__Material for the task__:
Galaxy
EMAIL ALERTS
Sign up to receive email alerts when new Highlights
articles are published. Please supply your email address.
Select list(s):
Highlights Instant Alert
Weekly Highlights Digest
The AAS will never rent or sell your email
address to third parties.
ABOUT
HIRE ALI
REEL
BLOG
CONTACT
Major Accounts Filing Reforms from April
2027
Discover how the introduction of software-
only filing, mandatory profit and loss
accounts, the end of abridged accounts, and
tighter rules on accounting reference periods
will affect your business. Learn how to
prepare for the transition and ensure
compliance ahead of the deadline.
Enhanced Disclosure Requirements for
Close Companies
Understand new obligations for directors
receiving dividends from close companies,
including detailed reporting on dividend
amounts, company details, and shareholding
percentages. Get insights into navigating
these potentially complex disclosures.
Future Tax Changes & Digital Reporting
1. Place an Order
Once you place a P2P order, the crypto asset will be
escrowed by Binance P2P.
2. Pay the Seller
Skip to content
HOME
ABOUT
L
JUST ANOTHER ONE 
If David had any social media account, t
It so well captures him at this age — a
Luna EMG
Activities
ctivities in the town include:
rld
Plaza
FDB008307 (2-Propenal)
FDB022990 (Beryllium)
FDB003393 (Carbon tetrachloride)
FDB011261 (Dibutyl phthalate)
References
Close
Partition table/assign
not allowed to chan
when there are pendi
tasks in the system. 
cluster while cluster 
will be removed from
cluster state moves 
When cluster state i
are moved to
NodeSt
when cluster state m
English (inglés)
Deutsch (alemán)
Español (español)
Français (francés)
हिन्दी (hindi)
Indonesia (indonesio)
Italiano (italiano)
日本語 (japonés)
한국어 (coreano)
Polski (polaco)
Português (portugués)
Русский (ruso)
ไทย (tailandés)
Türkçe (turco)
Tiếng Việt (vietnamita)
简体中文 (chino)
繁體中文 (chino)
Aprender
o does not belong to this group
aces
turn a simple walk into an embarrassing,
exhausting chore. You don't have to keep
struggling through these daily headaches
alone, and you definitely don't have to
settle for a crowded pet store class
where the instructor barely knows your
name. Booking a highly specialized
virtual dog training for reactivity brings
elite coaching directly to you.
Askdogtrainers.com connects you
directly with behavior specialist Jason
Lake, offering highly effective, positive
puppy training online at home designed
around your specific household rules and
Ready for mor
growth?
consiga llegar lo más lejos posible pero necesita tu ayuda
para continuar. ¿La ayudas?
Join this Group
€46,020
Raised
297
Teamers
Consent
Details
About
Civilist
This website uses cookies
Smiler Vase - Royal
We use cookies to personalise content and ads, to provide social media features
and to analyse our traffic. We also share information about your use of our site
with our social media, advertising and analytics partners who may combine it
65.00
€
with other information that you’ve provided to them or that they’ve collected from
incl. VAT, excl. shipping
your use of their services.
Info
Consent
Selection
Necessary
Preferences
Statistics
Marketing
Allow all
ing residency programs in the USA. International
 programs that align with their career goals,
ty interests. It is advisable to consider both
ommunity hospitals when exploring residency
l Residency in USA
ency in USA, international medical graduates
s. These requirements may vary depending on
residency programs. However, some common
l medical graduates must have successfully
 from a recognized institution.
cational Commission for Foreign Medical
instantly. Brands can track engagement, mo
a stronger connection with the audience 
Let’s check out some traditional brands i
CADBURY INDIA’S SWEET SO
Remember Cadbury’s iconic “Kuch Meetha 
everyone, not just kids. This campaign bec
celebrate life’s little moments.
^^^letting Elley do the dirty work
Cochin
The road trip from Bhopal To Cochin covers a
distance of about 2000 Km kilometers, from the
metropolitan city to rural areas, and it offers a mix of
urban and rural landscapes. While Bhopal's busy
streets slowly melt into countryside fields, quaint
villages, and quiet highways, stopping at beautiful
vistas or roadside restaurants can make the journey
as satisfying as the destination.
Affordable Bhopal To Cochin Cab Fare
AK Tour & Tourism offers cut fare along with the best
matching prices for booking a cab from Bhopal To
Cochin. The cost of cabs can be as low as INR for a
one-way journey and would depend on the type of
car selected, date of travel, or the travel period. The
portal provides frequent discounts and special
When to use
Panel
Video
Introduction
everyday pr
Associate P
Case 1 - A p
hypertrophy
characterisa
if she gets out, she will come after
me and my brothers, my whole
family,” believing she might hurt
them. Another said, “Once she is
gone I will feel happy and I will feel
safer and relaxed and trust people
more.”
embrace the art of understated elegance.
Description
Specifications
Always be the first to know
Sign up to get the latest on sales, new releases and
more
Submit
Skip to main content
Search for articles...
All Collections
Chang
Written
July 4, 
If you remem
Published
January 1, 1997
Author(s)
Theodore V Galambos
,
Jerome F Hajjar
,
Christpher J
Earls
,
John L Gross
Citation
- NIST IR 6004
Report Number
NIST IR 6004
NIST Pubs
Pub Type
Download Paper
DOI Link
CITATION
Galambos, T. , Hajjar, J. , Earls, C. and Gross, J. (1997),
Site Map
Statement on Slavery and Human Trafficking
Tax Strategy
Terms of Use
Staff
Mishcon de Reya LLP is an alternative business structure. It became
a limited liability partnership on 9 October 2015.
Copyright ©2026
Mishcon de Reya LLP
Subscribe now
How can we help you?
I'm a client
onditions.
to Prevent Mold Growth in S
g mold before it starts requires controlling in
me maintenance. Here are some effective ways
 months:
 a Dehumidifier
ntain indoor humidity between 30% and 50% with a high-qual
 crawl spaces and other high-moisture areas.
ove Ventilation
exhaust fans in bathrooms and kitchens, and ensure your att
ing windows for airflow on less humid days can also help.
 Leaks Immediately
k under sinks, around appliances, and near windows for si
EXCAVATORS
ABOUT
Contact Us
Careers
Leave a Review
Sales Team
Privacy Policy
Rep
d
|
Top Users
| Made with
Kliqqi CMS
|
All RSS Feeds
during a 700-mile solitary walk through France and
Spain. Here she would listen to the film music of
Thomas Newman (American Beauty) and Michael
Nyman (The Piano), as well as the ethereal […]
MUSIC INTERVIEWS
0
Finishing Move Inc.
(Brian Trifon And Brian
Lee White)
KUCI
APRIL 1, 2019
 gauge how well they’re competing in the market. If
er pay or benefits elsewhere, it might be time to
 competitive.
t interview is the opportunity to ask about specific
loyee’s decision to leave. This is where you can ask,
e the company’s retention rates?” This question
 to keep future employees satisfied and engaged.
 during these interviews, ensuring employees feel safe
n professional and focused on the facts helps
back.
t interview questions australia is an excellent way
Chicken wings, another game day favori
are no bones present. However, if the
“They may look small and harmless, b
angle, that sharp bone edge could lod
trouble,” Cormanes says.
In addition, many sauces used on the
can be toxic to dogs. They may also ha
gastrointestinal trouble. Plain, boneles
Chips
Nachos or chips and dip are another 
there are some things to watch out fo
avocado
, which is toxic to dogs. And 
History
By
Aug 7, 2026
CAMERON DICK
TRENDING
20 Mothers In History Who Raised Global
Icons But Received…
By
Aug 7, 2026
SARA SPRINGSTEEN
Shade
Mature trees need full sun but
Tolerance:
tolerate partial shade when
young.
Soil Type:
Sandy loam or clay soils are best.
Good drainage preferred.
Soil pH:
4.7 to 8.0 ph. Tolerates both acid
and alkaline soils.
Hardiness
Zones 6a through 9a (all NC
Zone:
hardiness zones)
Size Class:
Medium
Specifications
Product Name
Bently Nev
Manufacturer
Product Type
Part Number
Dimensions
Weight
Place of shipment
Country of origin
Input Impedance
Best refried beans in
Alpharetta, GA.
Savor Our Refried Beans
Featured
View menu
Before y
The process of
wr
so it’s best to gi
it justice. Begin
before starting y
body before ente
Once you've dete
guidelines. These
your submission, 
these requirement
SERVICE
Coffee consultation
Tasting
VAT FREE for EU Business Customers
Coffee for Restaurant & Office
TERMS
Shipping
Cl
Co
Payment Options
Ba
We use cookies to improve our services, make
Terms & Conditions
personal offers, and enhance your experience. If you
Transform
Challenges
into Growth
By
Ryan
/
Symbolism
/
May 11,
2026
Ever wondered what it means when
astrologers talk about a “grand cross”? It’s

__About this task__:
Could you copy each line from the listing that has the word "through" in it?

__Solution for this task__:
struggling through these daily headaches
during a 700-mile solitary walk through France and
Zones 6a through 9a (all NC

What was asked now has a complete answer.